Bumbling gov’t troops

Agriculture Secretary Manny Pinol is right: The think tank that warned that buying rice from local farmers during the peak harvest season would spike its prices is a paid hack.

Greedy businessmen paid the New York-based Global Source to come up with that opinion, according to the “small but terrible” agriculture chief.

Why should the government change its mind to buy rice from local farmers during the harvest season and instead import the staple just because a paid hack said so?

A paid hack is not worth listening to, no matter if it gave an “objective” and well-researched analysis.

A paid hack reports on the dictates of its patrons.

It was unfair of the Armed Forces of the Philippines (AFP) to accuse an elderly couple—Constancio and Crisenta Petalco, both in their 60s—of coddling Abu Sayyaf bandits.

The couple were killed in the crossfire between government forces and the bandits in Inabanga, Bohol.

The accusation was apparently meant to cover up the stupid bungling of military and police forces.

The Petalcos were killed because they were too weak and old to run for cover.

The least the military and police could have done was to apologize for the couple’s death instead of saying they were “persons of interest.”

If the government forces were not bumbling idiots or were not caught sleeping on the job, how come three of them were killed in the firefight when they had mastery of the terrain while the bandits were strangers to the place?

It would have been excusable for the troops to suffer casualties—like if the firefight happened in the jungles of Sulu or Basilan—because the bandits had the run of the terrain; but the soldiers and the policemen are supposed to know every nook and cranny of the area since they’re from the place.

Why the hell did the government troops still suffer that many casualties, not to mention the number of wounded, when they had mastery of the terrain?

Unless the government doesn’t know how to count, three is a big number.

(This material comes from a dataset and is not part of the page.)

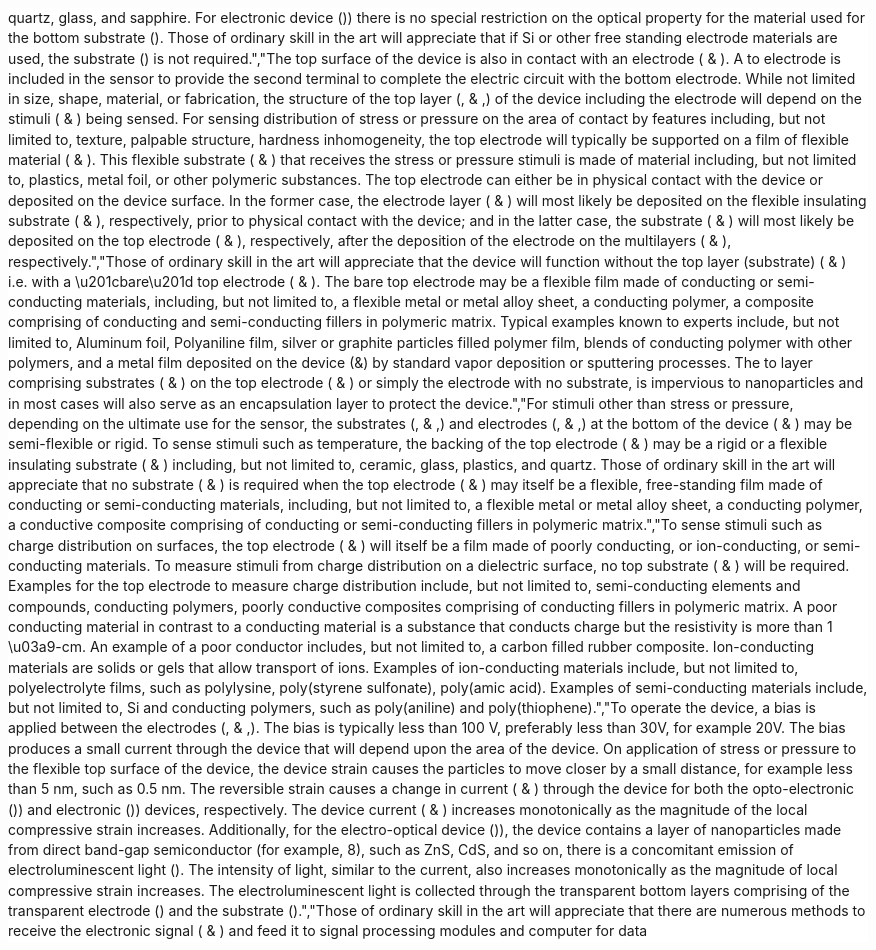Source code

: quartz, glass, and sapphire. For electronic device ()) there is no special restriction on the optical property for the material used for the bottom substrate (). Those of ordinary skill in the art will appreciate that if Si or other free standing electrode materials are used, the substrate () is not required.","The top surface of the device is also in contact with an electrode ( & ). A to electrode is included in the sensor to provide the second terminal to complete the electric circuit with the bottom electrode. While not limited in size, shape, material, or fabrication, the structure of the top layer (, & ,) of the device including the electrode will depend on the stimuli ( & ) being sensed. For sensing distribution of stress or pressure on the area of contact by features including, but not limited to, texture, palpable structure, hardness inhomogeneity, the top electrode will typically be supported on a film of flexible material ( & ). This flexible substrate ( & ) that receives the stress or pressure stimuli is made of material including, but not limited to, plastics, metal foil, or other polymeric substances. The top electrode can either be in physical contact with the device or deposited on the device surface. In the former case, the electrode layer ( & ) will most likely be deposited on the flexible insulating substrate ( & ), respectively, prior to physical contact with the device; and in the latter case, the substrate ( & ) will most likely be deposited on the top electrode ( & ), respectively, after the deposition of the electrode on the multilayers ( & ), respectively.","Those of ordinary skill in the art will appreciate that the device will function without the top layer (substrate) ( & ) i.e. with a \u201cbare\u201d top electrode ( & ). The bare top electrode may be a flexible film made of conducting or semi-conducting materials, including, but not limited to, a flexible metal or metal alloy sheet, a conducting polymer, a composite comprising of conducting and semi-conducting fillers in polymeric matrix. Typical examples known to experts include, but not limited to, Aluminum foil, Polyaniline film, silver or graphite particles filled polymer film, blends of conducting polymer with other polymers, and a metal film deposited on the device (&) by standard vapor deposition or sputtering processes. The to layer comprising substrates ( & ) on the top electrode ( & ) or simply the electrode with no substrate, is impervious to nanoparticles and in most cases will also serve as an encapsulation layer to protect the device.","For stimuli other than stress or pressure, depending on the ultimate use for the sensor, the substrates (, & ,) and electrodes (, & ,) at the bottom of the device ( & ) may be semi-flexible or rigid. To sense stimuli such as temperature, the backing of the top electrode ( & ) may be a rigid or a flexible insulating substrate ( & ) including, but not limited to, ceramic, glass, plastics, and quartz. Those of ordinary skill in the art will appreciate that no substrate ( & ) is required when the top electrode ( & ) may itself be a flexible, free-standing film made of conducting or semi-conducting materials, including, but not limited to, a flexible metal or metal alloy sheet, a conducting polymer, a conductive composite comprising of conducting or semi-conducting fillers in polymeric matrix.","To sense stimuli such as charge distribution on surfaces, the top electrode ( & ) will itself be a film made of poorly conducting, or ion-conducting, or semi-conducting materials. To measure stimuli from charge distribution on a dielectric surface, no top substrate ( & ) will be required. Examples for the top electrode to measure charge distribution include, but not limited to, semi-conducting elements and compounds, conducting polymers, poorly conductive composites comprising of conducting fillers in polymeric matrix. A poor conducting material in contrast to a conducting material is a substance that conducts charge but the resistivity is more than 1 \u03a9-cm. An example of a poor conductor includes, but not limited to, a carbon filled rubber composite. Ion-conducting materials are solids or gels that allow transport of ions. Examples of ion-conducting materials include, but not limited to, polyelectrolyte films, such as polylysine, poly(styrene sulfonate), poly(amic acid). Examples of semi-conducting materials include, but not limited to, Si and conducting polymers, such as poly(aniline) and poly(thiophene).","To operate the device, a bias is applied between the electrodes (, & ,). The bias is typically less than 100 V, preferably less than 30V, for example 20V. The bias produces a small current through the device that will depend upon the area of the device. On application of stress or pressure to the flexible top surface of the device, the device strain causes the particles to move closer by a small distance, for example less than 5 nm, such as 0.5 nm. The reversible strain causes a change in current ( & ) through the device for both the opto-electronic ()) and electronic ()) devices, respectively. The device current ( & ) increases monotonically as the magnitude of the local compressive strain increases. Additionally, for the electro-optical device ()), the device contains a layer of nanoparticles made from direct band-gap semiconductor (for example, 8), such as ZnS, CdS, and so on, there is a concomitant emission of electroluminescent light (). The intensity of light, similar to the current, also increases monotonically as the magnitude of local compressive strain increases. The electroluminescent light is collected through the transparent bottom layers comprising of the transparent electrode () and the substrate ().","Those of ordinary skill in the art will appreciate that there are numerous methods to receive the electronic signal ( & ) and feed it to signal processing modules and computer for data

It’s time for the government troops to change tactics vis-a-vis the New People’s Army and Moro rebels because almost always they’re licked in firefights with the enemy.

At the rate soldiers and policemen are getting killed, there might not be any more troops left to fight.

Unless they have the misplaced optimism of a battalion commander during the Sulu campaign in the 1970s.

When informed that his men suffered heavy casualties during a battle, that battalion commander said: “Di bale, marami pang Ilocano sa Luzon (Never mind, there are still many Ilocanos in Luzon).